_Source document_:
####
Okay. I just feel so mean. When he isn't in his kennel he likes to sleep on the couch(he has his own section where he is allowed) so him sleeping in the hard kennel breaks my heart. I guess I need to stop being such a softy. lol. He doesn't pee anywhere else. I can't even remember his last accident. Thank you for sharing your knowledge.


----------



## chelle (Feb 1, 2009)

Yes, don't worry about it. I haven't put anything soft in the kennel for months, due to the same thing and concerns he'd chew it.


----------



## doggiedad (Dec 2, 2007)

don't put the blanket in his crate. your
dog will be fine without a blanket in his crate.
does your dog pee in the crate when the blanket
isn't there? how often are you taking your
dog out?


----------



## Caitydid255 (Aug 28, 2010)

I felt horrible when I removed all the blankets from Freyja's crate after she went through a shredding phase. It didn't seem to bother her at all, in fact she started to go into the crate on her own to sleep once the blankets were removed. To this day she prefers to sleep on the wood or tile floor as opposed to her bed or on a carpet.


----------



## MrsDraper (Nov 14, 2011)

Oh he only pees in his kennel if/when there are blankets in it. He doesn't go potty anywhere in the house. We have a doggy door and since he doesn't chew on anything he has free roam of the house except for when he goes in the kennel to sleep.


----------
####
_Available data_:
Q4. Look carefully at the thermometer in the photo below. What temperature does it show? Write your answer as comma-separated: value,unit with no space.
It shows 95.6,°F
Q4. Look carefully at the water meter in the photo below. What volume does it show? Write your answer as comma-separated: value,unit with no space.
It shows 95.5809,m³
####
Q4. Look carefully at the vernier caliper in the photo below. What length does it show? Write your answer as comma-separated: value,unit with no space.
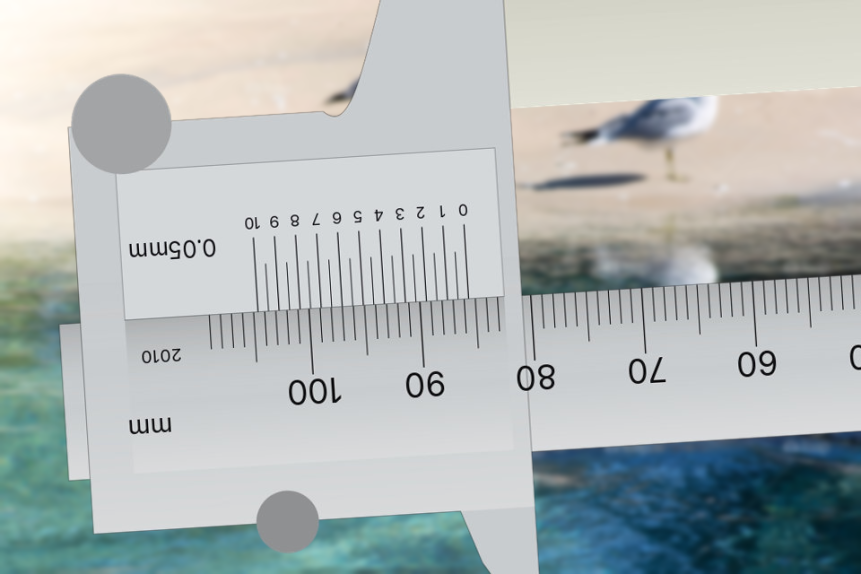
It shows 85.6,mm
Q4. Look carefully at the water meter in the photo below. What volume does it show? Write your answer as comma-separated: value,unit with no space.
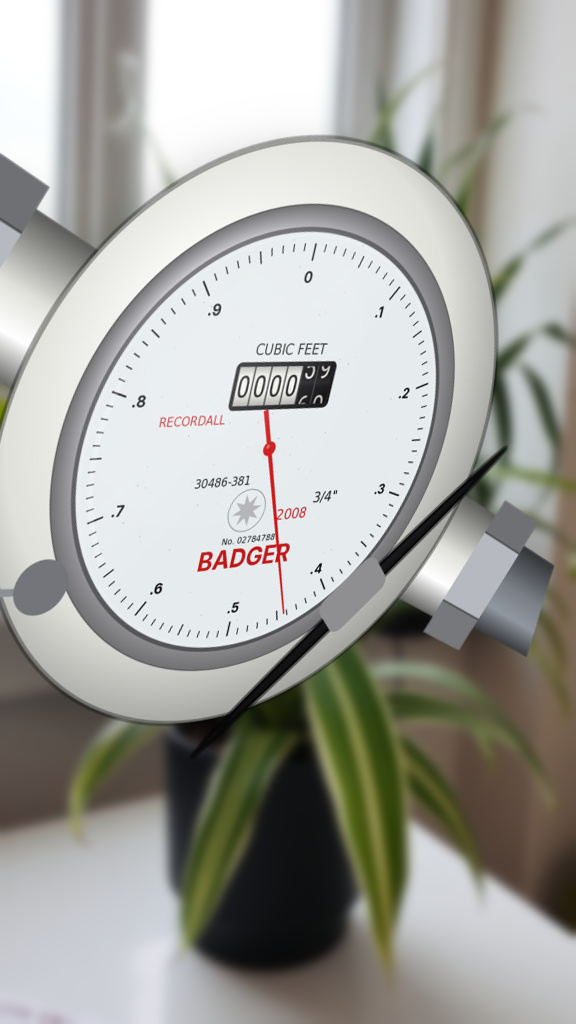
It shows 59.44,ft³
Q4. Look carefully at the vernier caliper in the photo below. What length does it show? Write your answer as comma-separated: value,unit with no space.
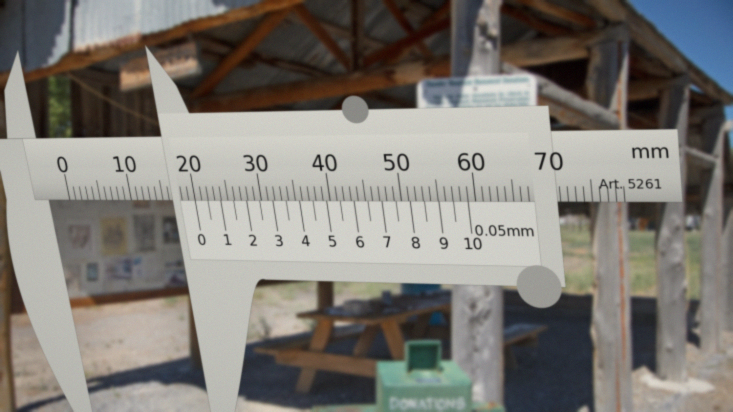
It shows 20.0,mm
####
_What you will do_:
(1) Duplicate the part of the dog crate thread from "## Caitydid255 (Aug" up to and including "(Nov 14, 2011)".
(2) Set down word for word only the lines of the records from the line with "Q4. Look carefully at the thermometer" up to and including the line with "It shows 95.5809,m³".
The forum thread and the records come from unrelated sources.

_Results of the tasks_:
(1)
## Caitydid255 (Aug 28, 2010)

I felt horrible when I removed all the blankets from Freyja's crate after she went through a shredding phase. It didn't seem to bother her at all, in fact she started to go into the crate on her own to sleep once the blankets were removed. To this day she prefers to sleep on the wood or tile floor as opposed to her bed or on a carpet.


----------



## MrsDraper (Nov 14, 2011)

(2)
Q4. Look carefully at the thermometer in the photo below. What temperature does it show? Write your answer as comma-separated: value,unit with no space.
It shows 95.6,°F
Q4. Look carefully at the water meter in the photo below. What volume does it show? Write your answer as comma-separated: value,unit with no space.
It shows 95.5809,m³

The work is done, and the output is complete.